– Туда, если не хочешь идти, не надо, – ответил Бондарик.

– А где же мне быть? Туда не надо, к деду нельзя.

– Будешь вместе с мамой у меня ночевать.

– У вас? А это с какой радости?

– А с такой, что я на твоей маме женюсь.

– Это правда, или опять какие-то шутки?

– По-моему, сегодня никаких шуток не было, скорее плачь. Но, плакать тоже ни к чему. Ну, пошли девочки.


Квартира Бондарика состояла из большого коридора, кладовки и двух комнат. Первая его комната была приемной и рабочей. Слева стояла длинная скамейка для посетителей, дальше под стеной стоял шкаф, где хранились бумаги. Напротив дверей, в конце комнаты, стоял письменный стол, пара стульев, а по правую сторону – большой диван, обтянутый кожей. Вторая комната была спальней Бондарика, но в ней, кроме кровати, был буфетный шкаф, еще один диван, гардеробный шкаф, прикроватная тумбочка, а посредине комнаты – круглый стол со стульями вокруг него.

– Вот вам, мои дорогие гости, кровать и диван, в шкафу чистое постельное белье, а я пойду и приготовлю что-нибудь поесть.

– Где же ты будешь готовить? У тебя кухни нет, – сказала Павлина.

– Есть у меня и кухня, и кладовка, и все, что надо. Хозяйки нет. И дом с обстановкой в селе есть, а хозяйка где-то кому-то служит, а мне не хочет. Вот я вам все сказал и иду готовить ужин.

Бондврик ушел, а женщины занялись постелью.

– Мама, а где же он будет спать, если мы займем кровать и диван?

– Мы обе ляжем на диван. Видишь, какой он широкий, а он пусть спит на кровати.

– Мама, я сама приготовлю постели, а ты иди к нему и помоги готовить ужин. Он из-за меня сегодня не обедал и не ужинал, голодный, как волк. Посмотри, чтобы он наелся. А я не голодная.

Зося приготовила постели и, не дожидаясь ужина, легла на диван и уснула.

– Ты почему сюда пришла? Видишь, какой здесь беспорядок. Посуда не мыта, пол не подметен, – засуетился Бондарик.

– Петро, это все не важно. Где твой огонь, на чем готовишь, и что хочешь приготовить? – спросила Павлина.

– Огонь это спиртовая машинка, а готовить я могу только яичницу, картошку и чай.

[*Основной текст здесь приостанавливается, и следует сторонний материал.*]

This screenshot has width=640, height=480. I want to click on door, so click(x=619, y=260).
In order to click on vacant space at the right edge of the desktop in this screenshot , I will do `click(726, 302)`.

– Давай все это сюда и воды.

За пятнадцать минут все было готово: жареная картошка, яичница и чай. Все это аккуратно было подано на стол. Бондарик достал из буфета бутылку малиновой наливки. Павлина все подкладывала Петру в тарелку. Петро, действительно, ел как волк, любуясь приготовленным. Утолив первый голод, он обратил внимание, что Павлина ничего не ест.

– Павлина, почему же ты ничего не ешь, только в меня пихаешь, как в бочку.

– Я сегодня немного поела. Ты вот скажи, где Зося была? И правда, что она с сержантом была у моста или еще где-то?

– Конечно, она с ним там была. Но ты никому не говори и ей не препятствуй. Она девушка самостоятельная, и парень тоже неплохой. Хватит, что наша жизнь искалечена, так хоть ей не калечь. Павлина, скажи правду, чья она дочь, какого-то итальянца-забулдыги, или-или?

– А разве и так не видно? Она же его копия.

– Но, как это получилось? Я его считал честным человеком.

– Виноват не он, а его жена Елизавета и, конечно, я.

– Как же так может быть?

– Нас обоих Лиза уговорила. Ей нужен был ребенок, а другой женщины она не хотела. Я была польщена и вдобавок крепко глупа. А тебя избегала, боялась упреков. Вот и все.

– Хорошо, я тебе верю. Но тогда зачем она родила, если к этому вас обоих принудила? Зачем Раевский согласился?

– Раевский не соглашался, и Янина не его дочь.

– Господи, помилуй меня грешного, – перекрестился Бондарик, – И чья же она?

– Отец Янины итальянский вельможа.

– И Раевский это позволил?

– Она все время с ним гуляла. Я тогда Лизу спросила, зачем она меня принудила, если сама теперь хочет рожать? Она сперва сказала, что не мое это дело, а потом подумала и ответила: “Павлина, не беспокойся, твоему и моему ребенку я сделаю завещание, разделю все поровну. И знаешь, Павлина, я скоро умру, но впервые по-настоящему полюбила и хочу эти несколько месяцев пожить вволю”.